The men initially claimed to be of Iraqi descent and gave fake names before later admitting they were from Morocco.
The baby-faced young man confessed that he'd once spent eight months in jail. He said he wanted to leave his country for a better life elsewhere.
"My goal was to work to help my family," he said in his brief remarks Friday.
The group's arrest made headlines Thursday.
Such cases are generating particular interest as the Harper government promises a legislative crackdown on immigration queue-jumping.
Canada once held a reputation as a leading destination for illegal stowaways but the country doesn't routinely appear on lists anymore from the International Maritime Shipping Organization.
The organization says Italy is now the hot destination for illegal migrants seeking an easy port of entry. Montreal and Halifax were regular destinations for Romanian migrants in the late 1990s.
Nearly 500 Tamil migrants did arrive by ship in B.C. this summer, and the Tory government eagerly drew attention to the case to bolster its argument for immigration reforms.
This week's stowaways, who all come from the same neighbourhood in Morocco, say they weren't part of any organized smuggling ring.
Montreal lawyer Jamal Fraygui, who represented two of the men, said his clients had been through a harrowing ordeal.
He called their initial contact with Canadian authorities a "terrifying welcome" as the men were questioned in the most "inhuman" conditions, on the ship at 3 a.m.
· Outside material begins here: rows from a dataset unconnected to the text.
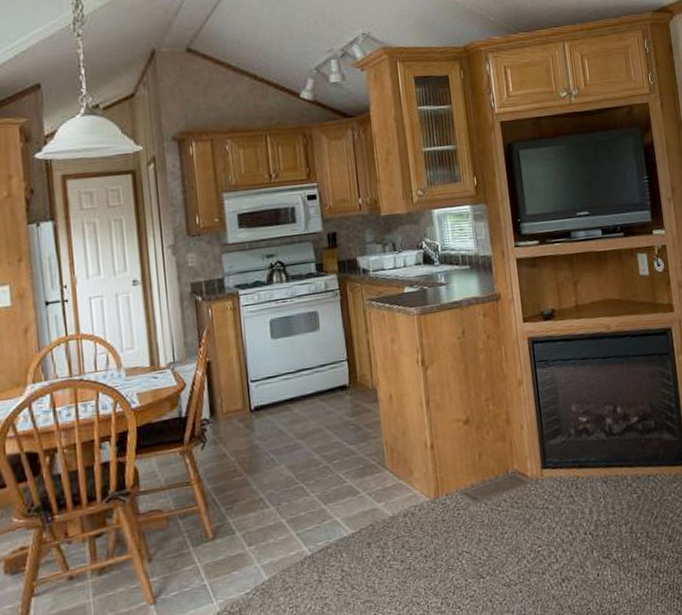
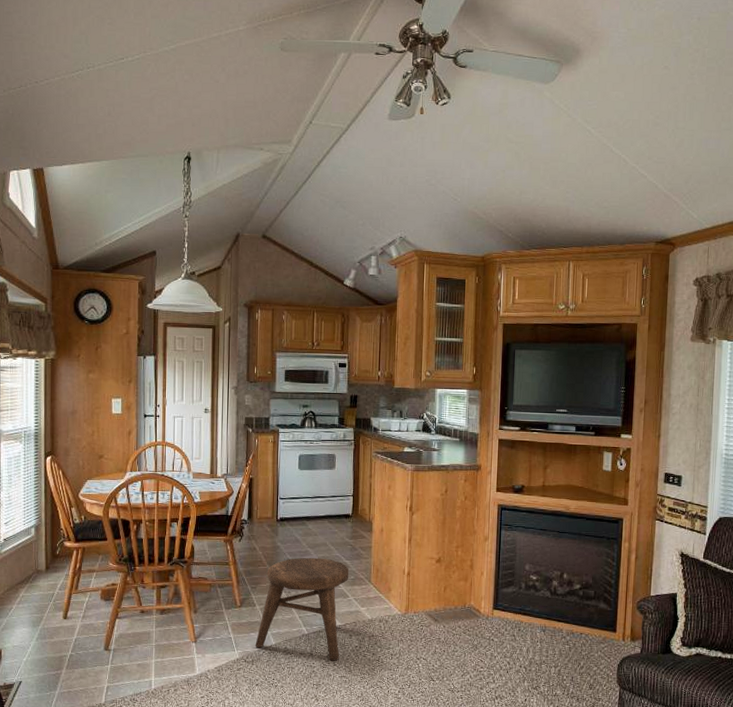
stool: none [240,448,358,590] -> present [255,557,349,661]

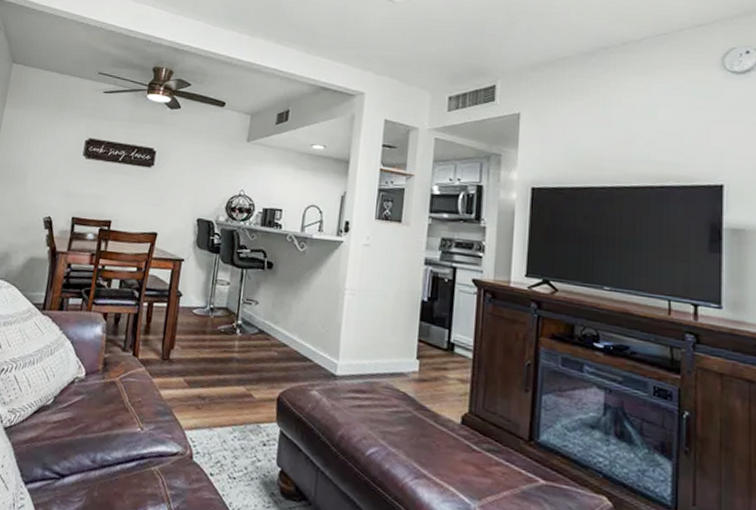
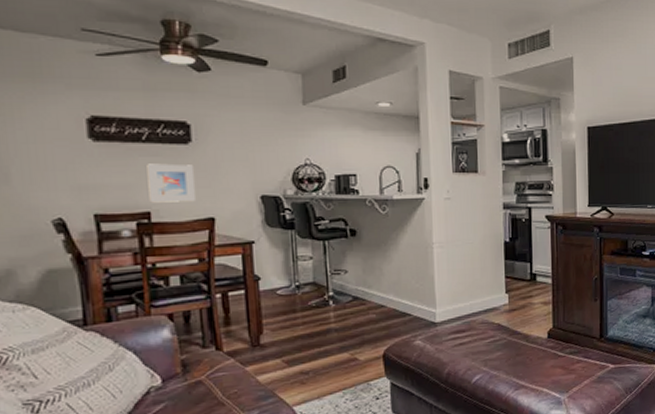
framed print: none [113,180,150,217] -> present [147,163,195,203]

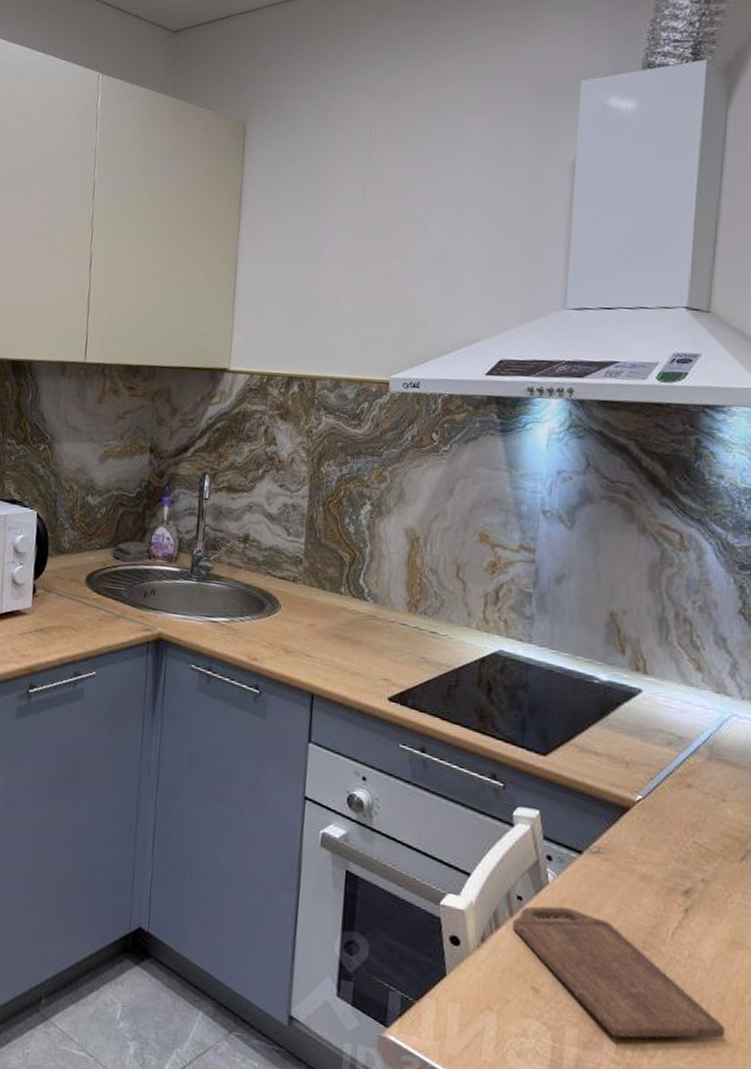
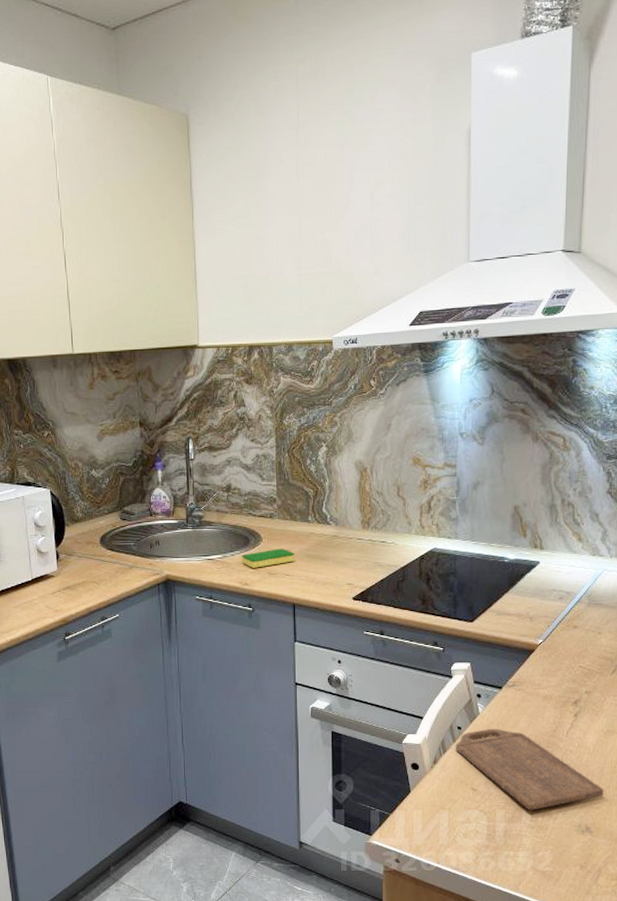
dish sponge: none [253,620,319,642] -> present [242,548,295,568]

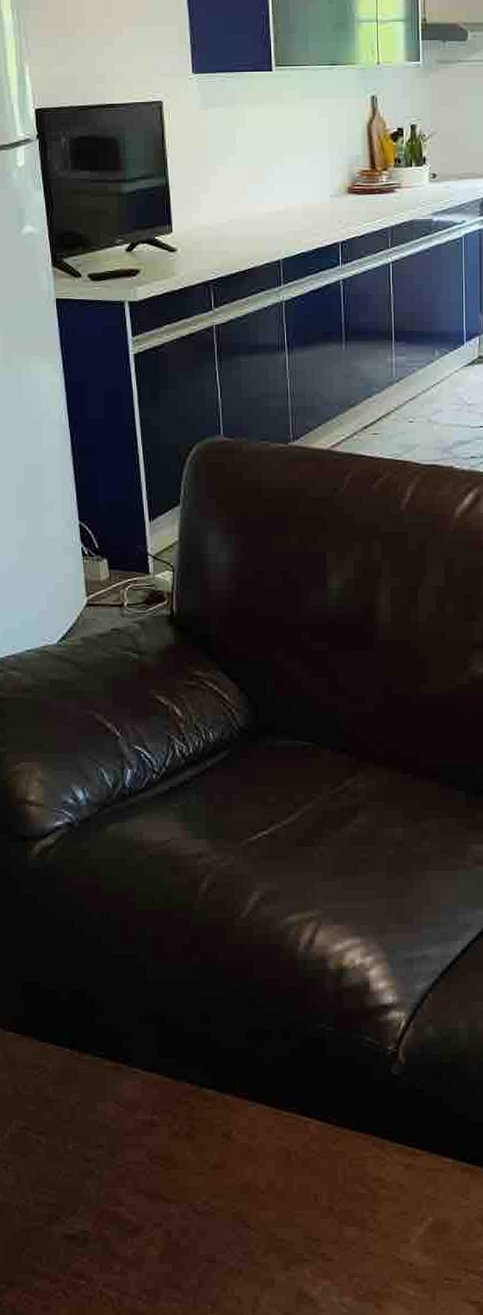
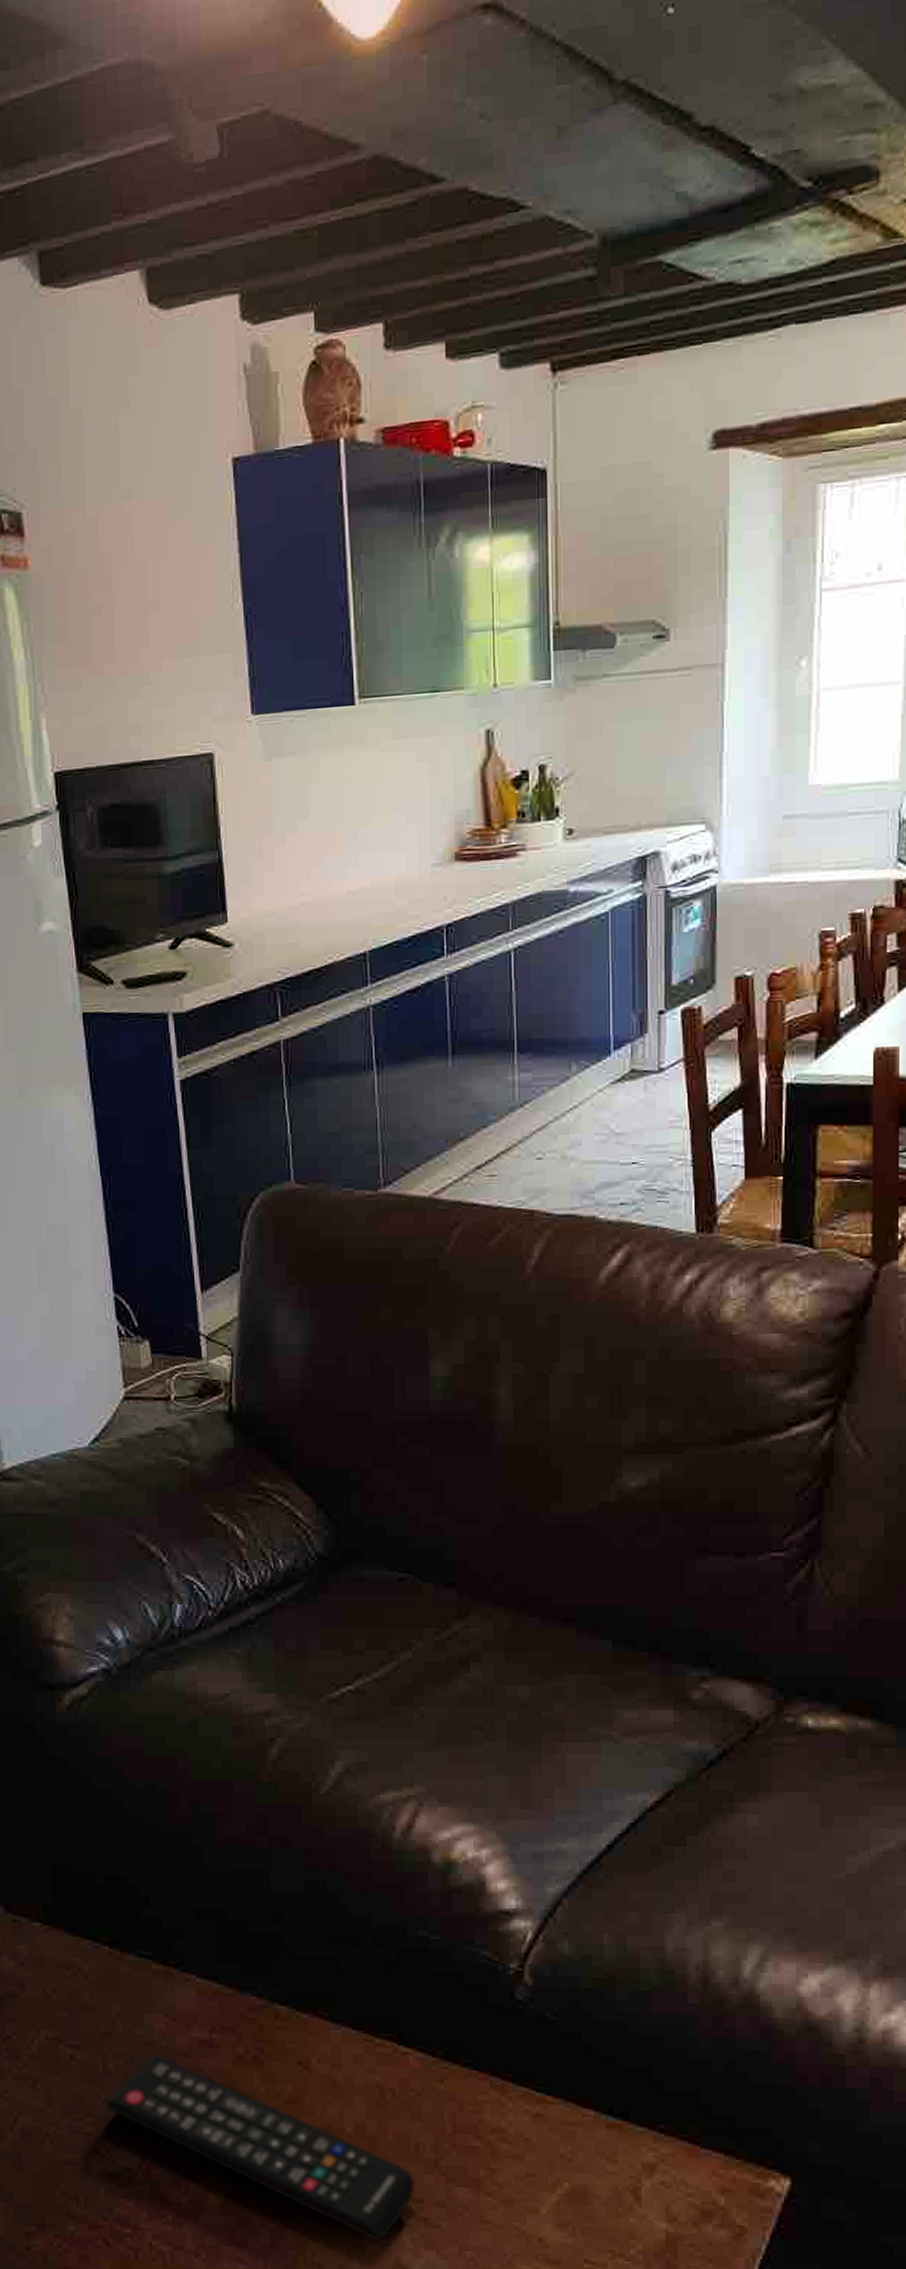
remote control: none [65,1135,314,1276] -> present [105,2054,415,2242]

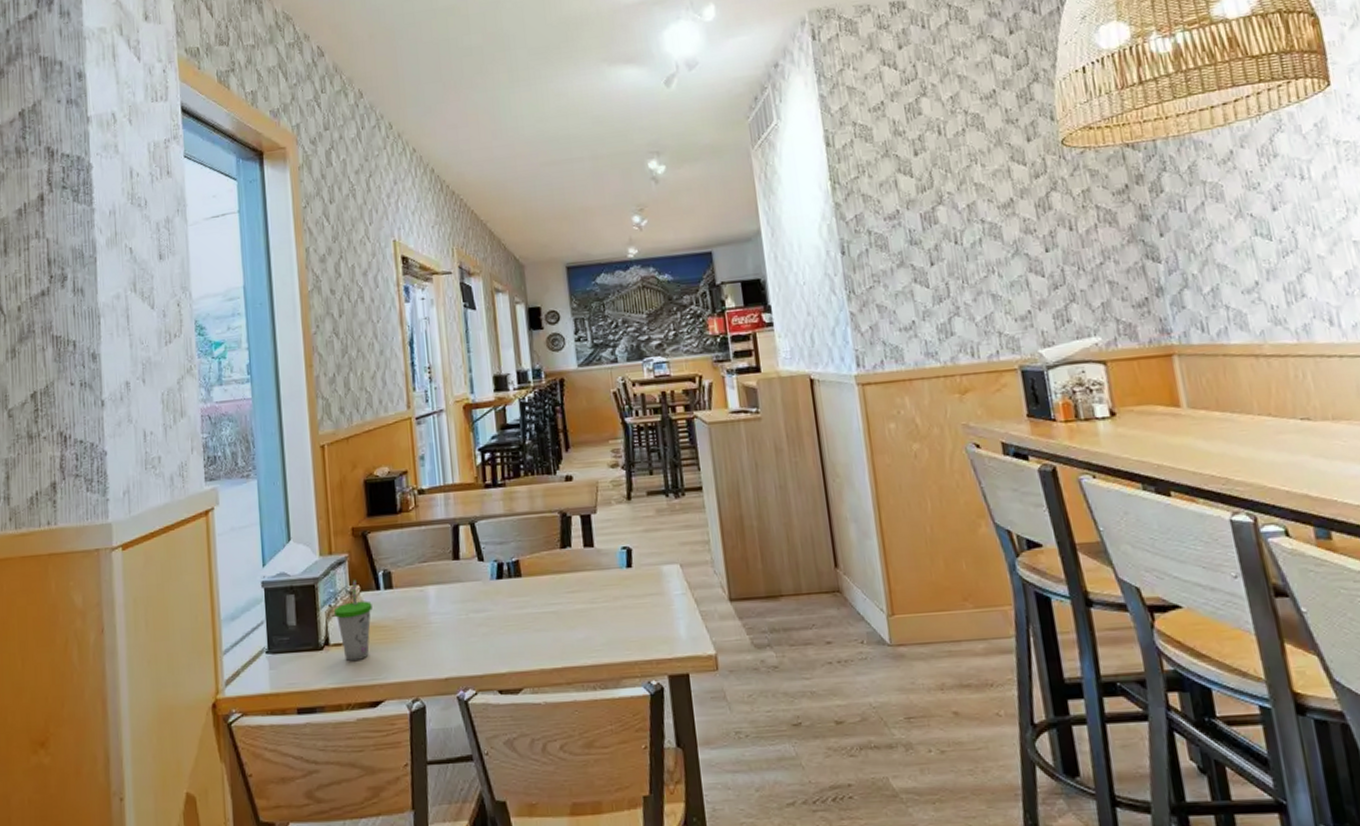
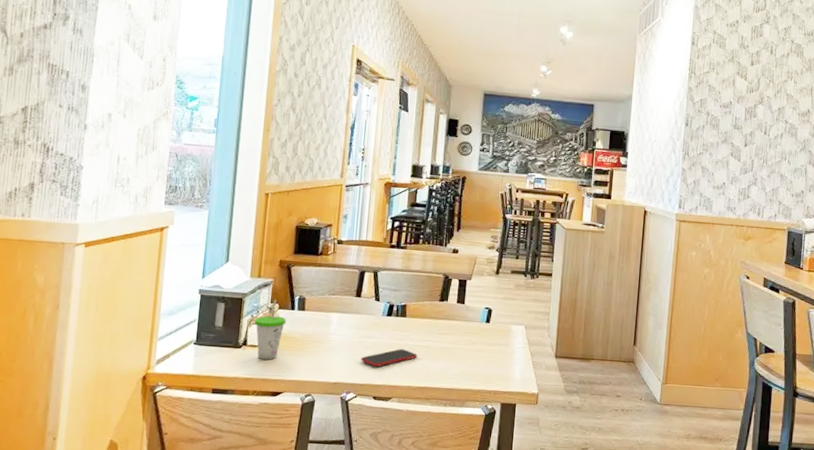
smartphone: none [474,620,546,650] -> present [361,349,417,367]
"My client is collaborating with authorities and he's prepared to furnish documents to prove his identity," Fraygui said.
"You can see from the evidence presented . . . that it was not really a structured ring, it was residents of a neighbourhood that decided to take the risk."
Two others who have not claimed refugee status will have detention review hearings on Tuesday in Montreal.
Refugee hearings could take some time.
IRB spokesman Robert Gervais said that, under the refugee-claims process, the men's case might only be heard in several months "or maybe a year from now."